Lo segundo: cuando nos mencionó el efecto que había causado su novela en el presidente del jurado José Saramago y la anecdótica pregunta que el premio Nóbel de Literatura le había hecho sobre Delirio: “¿contra quien estás saldando cuentas con esta historia, Laura?” ¡Ah!, y Laura nos contó que la perspicacia de Saramago no había caído en oídos sordos, porque en efecto —pasó a decirnos a continuación— “cuando escribimos desde el corazón, desde la memoria, y desde la realidad disfrazada que nosotros eventualmente disfrazaremos más, siempre se saldan cuentas con nuestros fantasmas, y demonios y delirios del pasado que nos angustian”. ¡Que la literatura sirve para saldar cuentas con nuestros tormentos!, dijo Restrepo, y yo me convencí.
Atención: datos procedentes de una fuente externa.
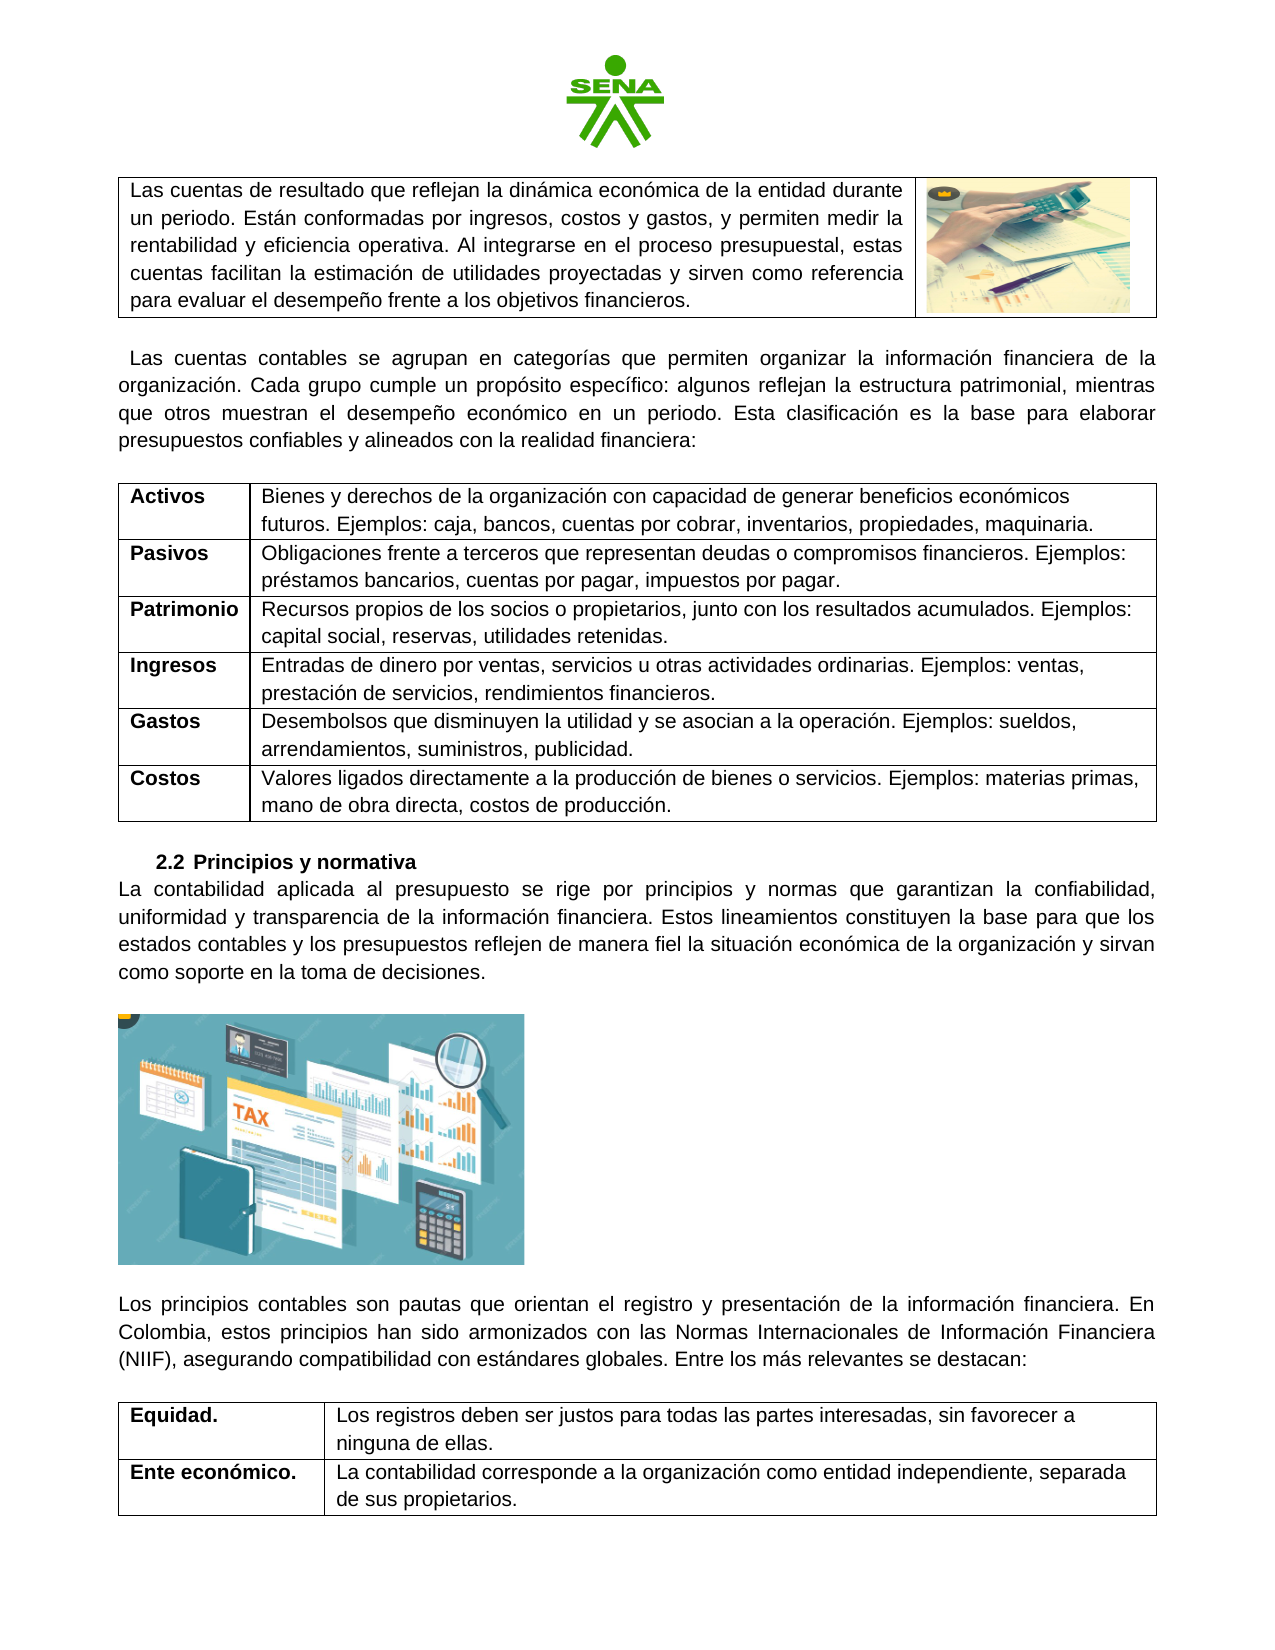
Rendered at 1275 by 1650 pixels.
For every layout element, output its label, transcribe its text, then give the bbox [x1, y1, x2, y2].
Toda una lección invaluable.
El conversatorio con Laura culminó y las inclemencias del tiempo afortunadamente mejoraron, así que nos pudimos ir un poco más secos devuelta a nuestros carros. Yo no sé los demás, pero lo que era yo, iba caminando descalza y con una enorme sonrisa que nada ni nadie sería capaz de borrarme del alma.
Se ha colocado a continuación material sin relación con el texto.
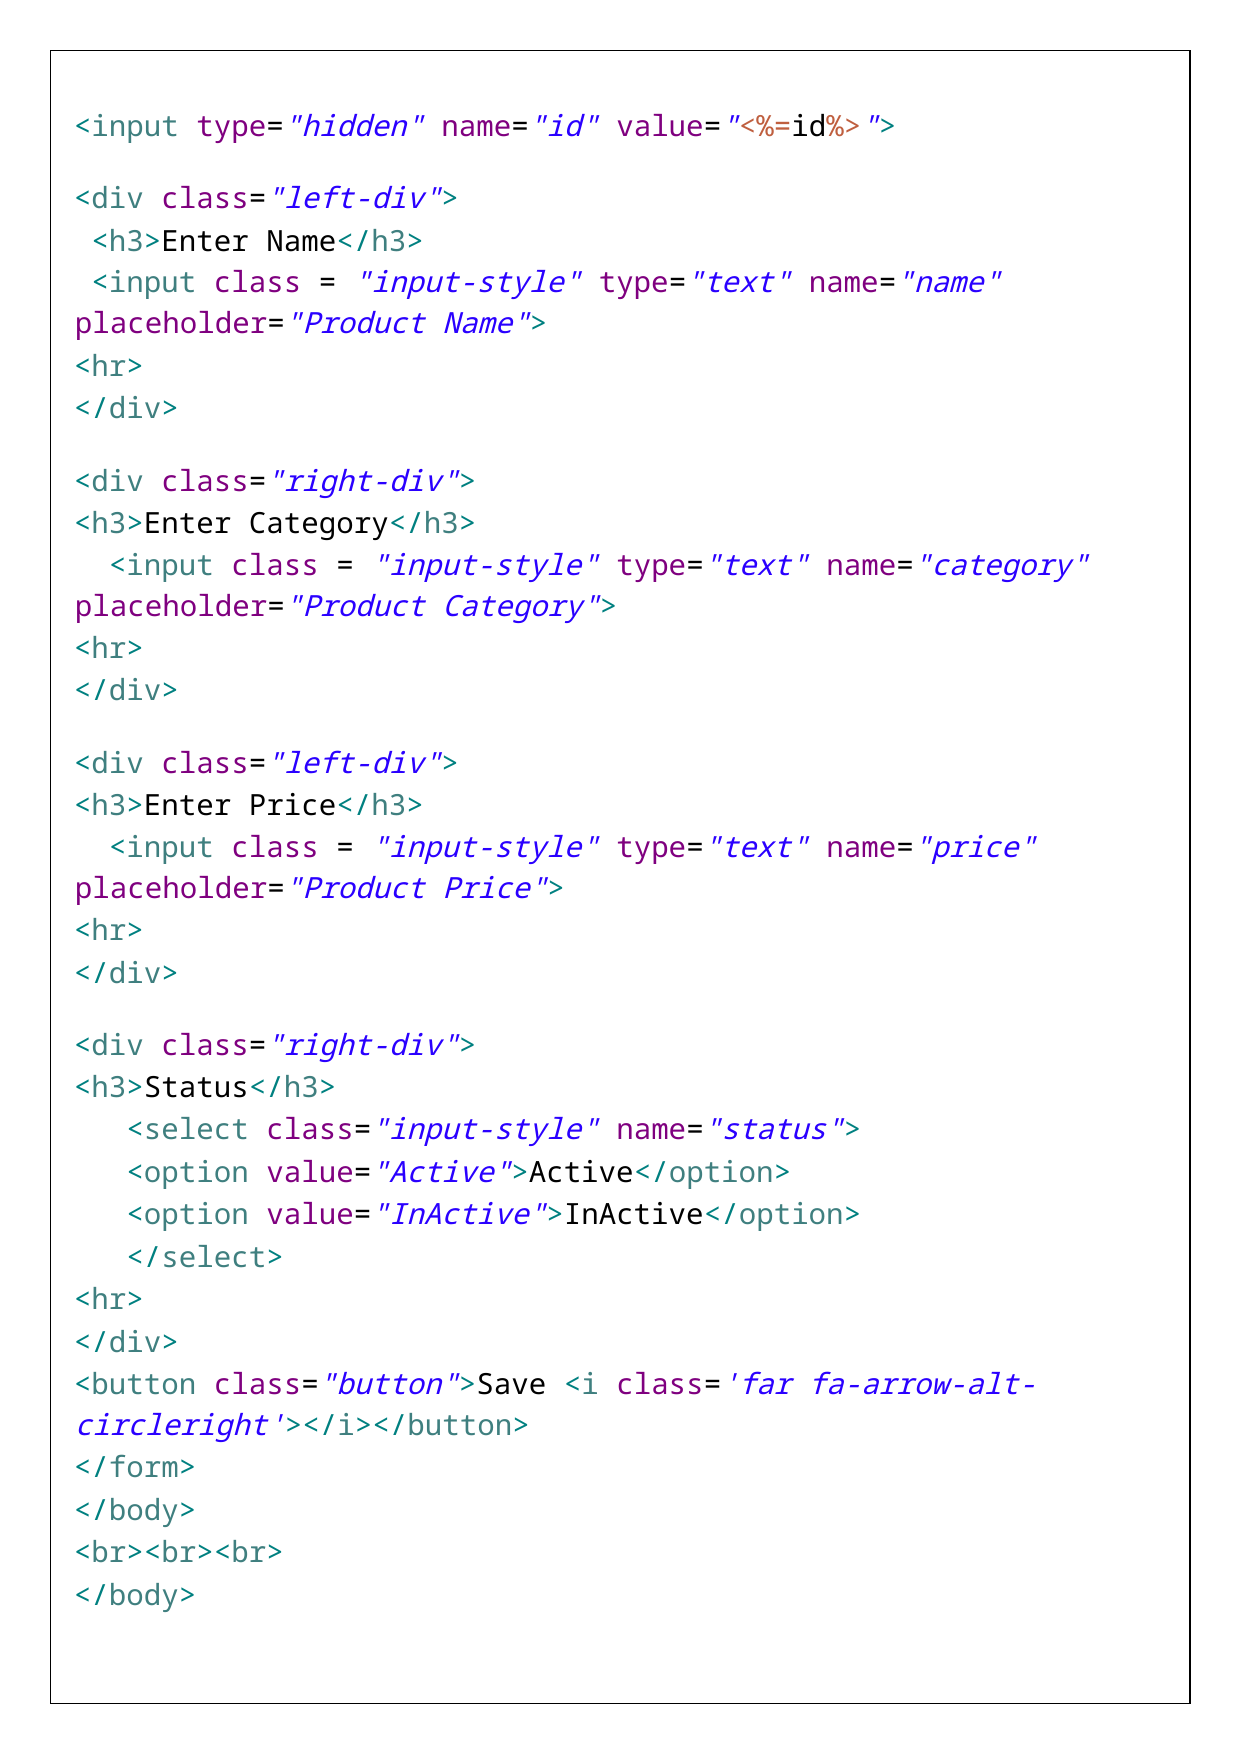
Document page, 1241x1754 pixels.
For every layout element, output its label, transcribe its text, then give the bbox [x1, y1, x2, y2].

De izquierda a derecha: Mayra Santos-Febres, Laura Restrepo y Yolanda Arroyo.
Publicado originalmente en Derivas.net el martes, julio 26, 2005
De los seis años que trabajé en Borders, puedo decir que los mejores tres días de trabajo fueron los que pasé junto a Laura Restrepo, cuando vino a promover La Isla de la Pasión. Fue maravilloso estar con ella; con su hablar pausado, sus historias, los consejos que le brindó a futuros escritores, los relatos de sus libretas de apuntes, las historias de sus luchas políticas, sus visitas clandestinas a Bogotá y la angustia que le causa la estadía de su hijo en Colombia. Laura Restrepo ha sido la mejor autora con la que he trabajado en toda mi carrera. Me obligó a bajar las revoluciones del día a día para sacar tiempo para aprender y comparar. Caminamos por el Viejo San Juan, estuvimos de compras y hasta almorzamos en Guajanas en Rio Piedras. De hecho, ella quedó encantada con Río Piedras y la efervescencia que había como consecuencia de la muerte de Filiberto Ojeda Ríos. Coincido contigo Yolanda, ella supera cualquier expectativa.